Люба едва смолчала, чтобы не уличить подругу во лжи.

— Так голову можно совсем потерять от работы. На тот свет собралася?! — сказала она, сдержавшись. — Гляди-ка, глаза покраснели, как будто заплаканы! — добавила Люба, в самом деле заметив на покрасневших веках подруги следы непросохших слез.

Луша с поспешностью отвернулась.

— И правда, болит голова, — сказала она. — Я с тобой отдохну от занятий немножко. Давай самовар подогрею.

— Да ну его, чай-то! — отмахнулась Люба.

Но Луша вышла из комнаты в кухню и что-то запела.

Оставшись одна, Люба увидела на столе, рядом с работой, Лушин платочек, весь мокрый от слез. На пепельнице среди стола лежал неубранный папиросный окурок.

«Значит, ссора была с кавалером!» — с усмешкой подумала Люба. Если была между ними ссора, то Луша за чаем разговорится и все расскажет сама. Любу радовало, что не придется выпытывать, дознаваться. Прямой, простодушный характер ей этого не позволял.

Она пошла в кухню.

— Что ты тут возишься со своим самоваром? Зову на каток — не идешь, заревана вся, раскисла. Ну давай, как старухи, чаи гонять! — сказала она, заметив, что Луша умылась: при свете керосиновой лампы на темных кудряшках, выбившихся из прически Луши, блестели капли воды.

— Говорю тебе — некогда. Завтра должна в типографию сдать работу, — возразила подруга. — Чаю попьем, поболтаем немножечко — и опять заниматься…

— Ты будто меня выживаешь из дому. Может, к себе кавалеров каких-нибудь ждешь? — спросила Люба с ехидцей.

— Ты что, Любка, спятила, что, ли? — возмутилась подруга.

— Ну ладно уж, ладно, не буду, — переводя все в шутку, сказала Люба. — Давай я накрою на стол.

Она сама, полезла в буфетик, распоряжаясь привычно, как дома, и вдруг, будто только заметив, взяла окурок из пепельницы.

— Ха-ха! Любка спятила?! А это не кавалер? — выкрикнула она. — Или, может, ты стала курить? Угости папиросочкой, барышня! — Люба деланно захохотала.

— Да ну тебя, дура! К матери кто-нибудь утром, должно быть, зашел, а я не заметила, не прибрала, — пояснила смущенная Луша, пытаясь убрать пепельницу.

Люба незаметно пощупала еще влажный кончик окурка, брезгливо отдернула руку. Злость на подругу вскипела в ней, и она не сдержалась.

— И брешешь ты, брешешь мне все! Должно быть, не зря таишься! Пристава, женишка своего, принимала без матери! Целовались тут с ним! — выпалила она. — Все понимаю, все, все про тебя понимаю!

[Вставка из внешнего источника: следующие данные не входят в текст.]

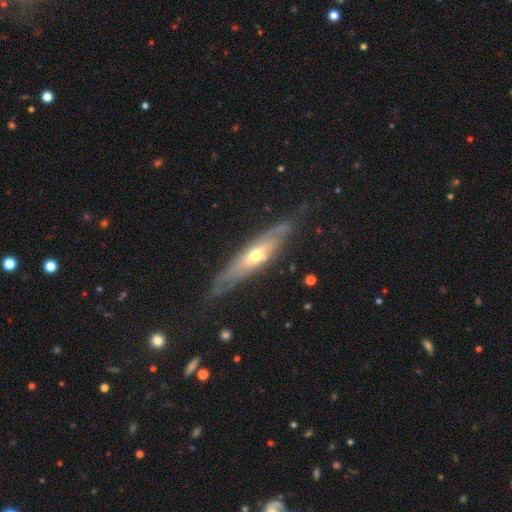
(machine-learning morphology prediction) The model was most divided on "edge-on disk": yes: 60%, no: 40%. More confident: merging — none (76%); smooth or featured — featured or disk (67%).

— А что же тебе понимать? — неожиданно зло вскинулась Луша. — Что понимать?! Ну хоть пристав! Тебе-то какое дело! Не тебя ли мне спрашивать, с кем знакомство водить? А хотя бы женишок! Будет надо — на свадьбу тебя позову…

— Да я никогда не пойду на такую поганую свадьбу! — запальчиво крикнула Любка. — С полицией спуталась! В честный дом за собой навела фараонов! Другая бы от стыда погорела, а ты еще после с ним дома ведешь хороводы. Бесстыдница! Гимназистка еще! Да у нас ни одна из простых развесочниц с фараонами знаться не станет! Срамница! — не могла уже удержаться Люба. — Да как ты могла, продажная шкура, в наш дом указать им дорогу? Ведь тебя в нашем доме как дочку всегда принимали! А то не хочу, видишь, с приставом знаться! Не хочу приглашения его принимать! А сама раскраснелась, вспотела даже, как он с обыском заявился! Ждала!! Сидела бы с ним, не то бежала бы в гости к нему!.. Чего ты к нам в дом в Новый год приходила?! — яростно наступала Люба, забыв все наказы Никиты.

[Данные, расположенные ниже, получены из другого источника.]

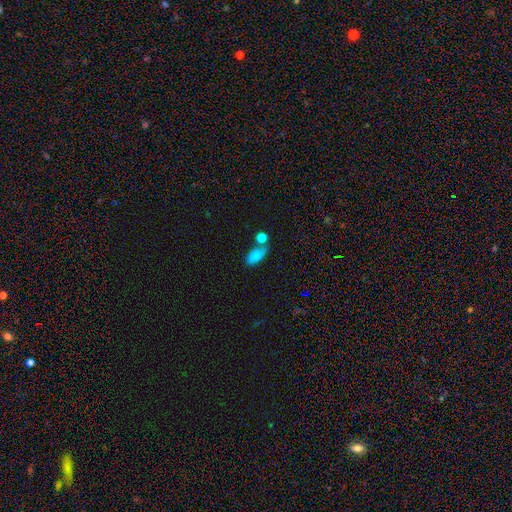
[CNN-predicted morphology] Q: Smooth or featured?
A: smooth (80%); runner-up: star or artifact (11%)
Q: How rounded?
A: in between (84%); runner-up: cigar-shaped (8%)
Q: Merging?
A: none (43%); runner-up: merger (30%)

Сейчас она была оскорблена за себя, за обман, за неискренность Луши.

— А для того я и к вам пошла, чтобы пристав лучше любил! — со злою усмешкой, вызывающе откликнулась Луша. — Чтобы крепче любил, от него уходила, а по правде-то — жить без него не могу! Уж так он мне мил, так уж мил!..

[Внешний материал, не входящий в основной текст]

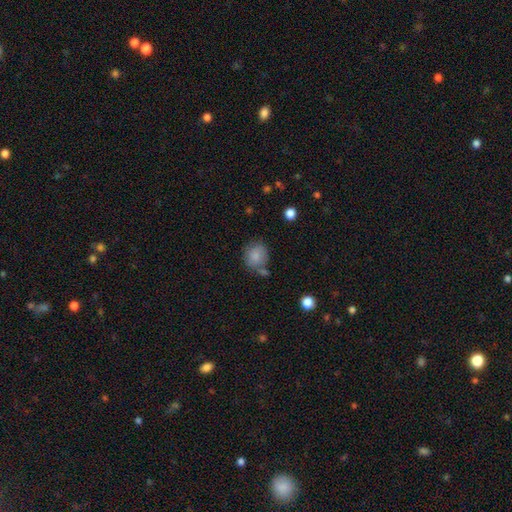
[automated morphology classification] smooth 84%, star or artifact 8%, featured or disk 8%. Down the decision tree: how rounded — round (74%); merging — none (59%).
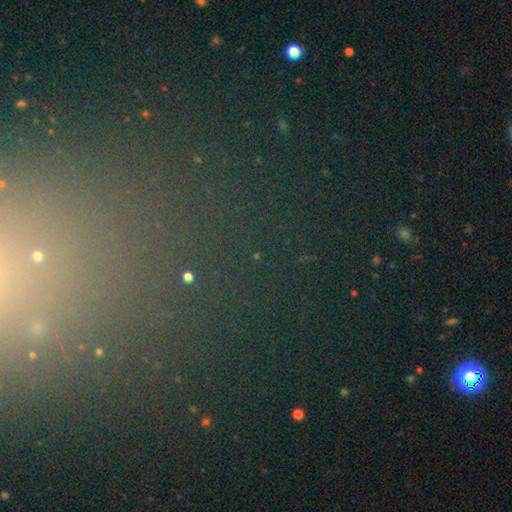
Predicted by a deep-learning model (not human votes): This is likely a star or artifact rather than a galaxy (77%).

Люба уставилась на подругу ошалело, непонимающе, ожидая услышать какую-то нотку иронии, которая Позволила бы принять за насмешку эти слова, но подруга глядела в глаза ей прямо и нагло, со злостью, почти что с ненавистью.

— Июдушка в юбке! Ба-арышня, стерва такая, подружкой прикинулась, а сама с полицейщиной хороводишь! А я за тебя ещё заступалась передо всеми!.. Ну и целуйся с ним, гнида, целуйся! Всех продала! Всех сменила на фараона, гадина! — кричала Люба с отчаянной злостью, которой мстила за веру свою в Лушину прямоту, чистоту и верность.

— И пойду целоваться, и замуж пойду! А тебе-то завидно? Ведь он как-никак офицер! Не смотри, что в полиции, — с шашкой, в погонах!.. Завидно?! Завидно?! — кричала Луша. — Подослали тебя за мною следить?! Я всё теперь поняла… Уходи и дорогу ко мне забудь! Вон отсюда, поганка!

Люба бежала домой в слезах, бормоча себе под нос горькие слова, укоряя себя в глупости, в детской доверчивости, перебирая всю историю своей дружбы с подругой.

Характер у Луши всегда был упрямый и своенравный. Не раз между ними бывали размолвки и ссоры, и каждый раз плакала Люба, а Луша со злостью кричала ей вслед: «Уходи!» Но каждый раз Люба первая шла «на поклон», браня себя и боясь потерять навсегда дружбу Луши, превосходство которой перед собою, всегда признавала во всем и дружбой с которой гордилась.

Но на этот раз дело шло не о мелкой девичьей размолвке — это было дело всей жизни. И Люба теперь, вспоминая прошлые ссоры, корила себя и за старое, за давно минувшее: «Перед кем унижалась?! Кому все прощала?! Бесстыднице, дуре продажной! Подумаешь, барышня!.. Тьфу!»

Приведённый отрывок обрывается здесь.